— PARTS OF THE EXERCISE —
[A] In the py-R-FCN description, what language is the official R-FCN code written in?
[B] List every code base or implementation that the py-R-FCN description mentions.
[C] Reproduce the part of the py-R-FCN description starting at "The official R-FCN code" and ending at "optimization of R-FCN.".

/py-R-FCN

R-FCN with joint training and python support

Primary LanguagePythonMIT LicenseMIT

py-R-FCN

R-FCN: Object Detection via Region-based Fully Convolutional Networks

py-R-FCN now supports both joint training and alternative optimization.

Disclaimer

The official R-FCN code (written in MATLAB) is available here.

py-R-FCN is modified from the offcial R-FCN implementation and py-faster-rcnn code, and the usage is quite similar to py-faster-rcnn.

There are slight differences between py-R-FCN and the official R-FCN implementation.

  • py-R-FCN is ~10% slower at test-time, because some operations execute on the CPU in Python layers (e.g., 90ms / image vs. 99ms / image for ResNet-50)
  • py-R-FCN supports both join training and alternative optimization of R-FCN.

Some modification

The original py-faster-rcnn uses class-aware bounding box regression. However, R-FCN use class-agnostic bounding box regression to reduce model complexity. So I add a configuration AGNOSTIC into fast_rcnn/config.py, and the default value is False. You should set it to True both on train and test phase if you want to use class-agnostic training and test.

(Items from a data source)
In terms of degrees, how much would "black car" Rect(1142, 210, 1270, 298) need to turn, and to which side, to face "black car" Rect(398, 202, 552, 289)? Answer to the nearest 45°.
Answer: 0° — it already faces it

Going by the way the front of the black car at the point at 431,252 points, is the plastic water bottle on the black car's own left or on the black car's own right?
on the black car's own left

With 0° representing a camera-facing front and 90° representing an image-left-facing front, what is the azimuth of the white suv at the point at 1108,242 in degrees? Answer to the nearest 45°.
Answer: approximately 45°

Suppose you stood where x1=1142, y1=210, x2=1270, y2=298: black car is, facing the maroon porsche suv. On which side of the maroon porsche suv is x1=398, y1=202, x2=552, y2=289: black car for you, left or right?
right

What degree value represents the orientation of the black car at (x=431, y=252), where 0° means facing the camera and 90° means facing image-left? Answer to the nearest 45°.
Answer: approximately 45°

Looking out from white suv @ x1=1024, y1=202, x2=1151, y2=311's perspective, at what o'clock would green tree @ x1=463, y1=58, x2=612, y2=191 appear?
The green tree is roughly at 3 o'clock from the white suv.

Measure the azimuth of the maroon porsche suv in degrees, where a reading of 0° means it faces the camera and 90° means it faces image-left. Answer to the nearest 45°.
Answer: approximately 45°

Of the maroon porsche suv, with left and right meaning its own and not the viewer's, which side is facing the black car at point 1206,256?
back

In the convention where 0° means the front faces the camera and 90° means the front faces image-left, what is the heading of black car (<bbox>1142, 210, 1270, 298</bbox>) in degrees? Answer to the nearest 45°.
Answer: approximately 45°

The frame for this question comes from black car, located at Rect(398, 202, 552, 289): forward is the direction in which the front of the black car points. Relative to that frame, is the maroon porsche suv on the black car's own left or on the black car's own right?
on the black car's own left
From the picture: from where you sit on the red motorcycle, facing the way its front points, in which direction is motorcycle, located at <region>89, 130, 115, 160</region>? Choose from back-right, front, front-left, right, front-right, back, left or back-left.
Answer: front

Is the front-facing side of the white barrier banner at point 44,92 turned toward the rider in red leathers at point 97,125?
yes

— SOLUTIONS TO EACH TASK —
[A] MATLAB

[B] py-R-FCN; the official R-FCN implementation (written in MATLAB); py-faster-rcnn

[C]
The official R-FCN code (written in MATLAB) is available here.

py-R-FCN is modified from the offcial R-FCN implementation and py-faster-rcnn code, and the usage is quite similar to py-faster-rcnn.

There are slight differences between py-R-FCN and the official R-FCN implementation.

  • py-R-FCN is ~10% slower at test-time, because some operations execute on the CPU in Python layers (e.g., 90ms / image vs. 99ms / image for ResNet-50)
  • py-R-FCN supports both join training and alternative optimization of R-FCN.